Mexico by Michener James A

Mexico by Michener James A

Author:Michener, James A. [Michener, James A.]
Language: eng
Format: epub
Tags: Historical
ISBN: 9780449221877
Google: vCjiAAAACAAJ
Amazon: 0449221873
Barnesnoble: 0449221873
Goodreads: 769885
Publisher: Fawcett
Published: 1992-01-01T00:00:00+00:00


Chapter 11.

SPANISH ANCESTORS: IN MEXICO

BECAUSE THESE WERE the good years when voyages from Seville to Veracruz were not threatened by pirates, English, Dutch or French, all lusting for the precious metals of the New World coming eastward from Mexico and the riches of Spain, traveling westward—the leisurely month-long sail across the Atlantic—was a delightful experience. Antonio conducted morning and evening prayers. He conversed with the captain, who had made two such voyages before. And he watched as the navigator marked off on his parchment chart each day’s slow progress. It was a gentle introduction to a new world and a new life.

Antonio was awed by his first sight of Mexico—a snowcapped volcano rising majestically out of the clouds that hung over the ocean. He later recorded his sensations at that moment: “I felt as if the finger of God were indicating my new home to me, and I entertained the disturbing premonition that once I had set foot on the mighty land hidden beneath that finger I might never be allowed to depart.”

He landed at the swampy port of Veracruz, and before the rowboat in which he was ferried ashore had gone ten feet he was covered with buzzing insects that punctured his skin in hundreds of places that began to itch.

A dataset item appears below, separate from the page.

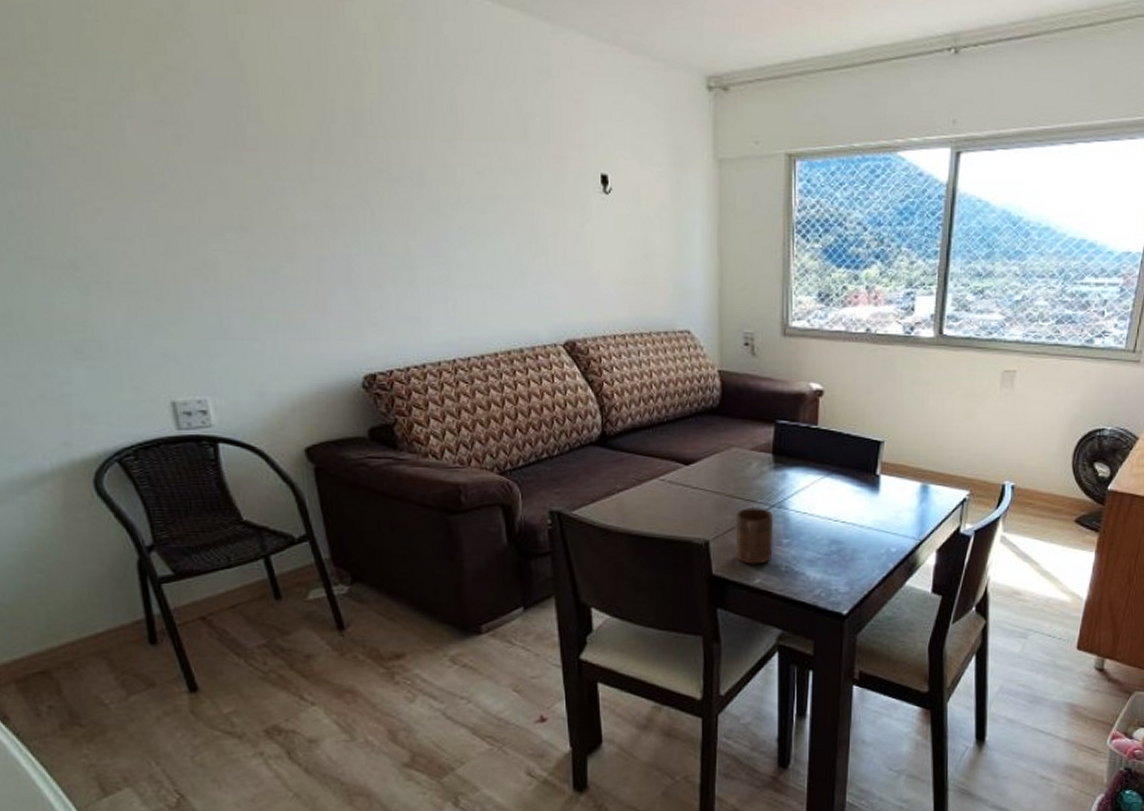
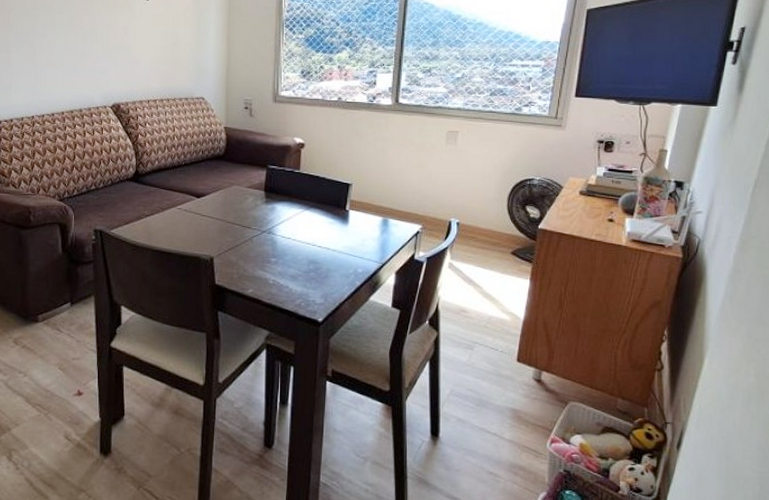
cup: present [735,506,774,565] -> none [233,231,265,278]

This was his introduction to mosquitoes. Ashore he found mud, filth, vegetation so dense it could be penetrated only with axes, and a few Spanish settlers covered with unfamiliar kinds of sores. A priest from Salamanca stumbled up, a shivering wreck of a man, weeping with joy at seeing a fellow clergyman.

“I’m going home … on that ship,” the sick priest mumbled, but before he could explain why, he fell to coughing and spitting blood, whereupon a soldier, thin as death, led him away.

What impressed Antonio more than the fellow priest, however, was his first sight of the Indians of Mexico, who now crowded in to inspect the new arrivals. They were for the most part naked, squat and blank-faced, displaying none of the superiority either of intellect or physical endowment that was supposed to mark the adversaries of Cortes, for they were jungle primitives, as he found out, whom the Spaniards had enlisted into forced-labor gangs. And it became obvious that false reports had been circulated throughout Spain in order to lure young men to a strange country with an unhealthy climate.

This suspicion was fortified wherever Antonio looked, for in late 1524 the port of Veracruz had already become what it was to be throughout the centuries of Spanish occupation: one of the ugliest and least hospitable anchorages along the Atlantic, the deplorable gateway to a noble land. For three miserable days Antonio languished there in the intense heat amid the sickening swarm of mosquitoes, catching not even one glimpse of the greater civilization he had come to Christianize. Without exception the Indians he saw were low brutes, while the Spaniards he talked with were disillusioned adventurers. From a rude room crawling with bugs he sent his first letter home to his brother, Timoteo, reporting his disgust with the new land.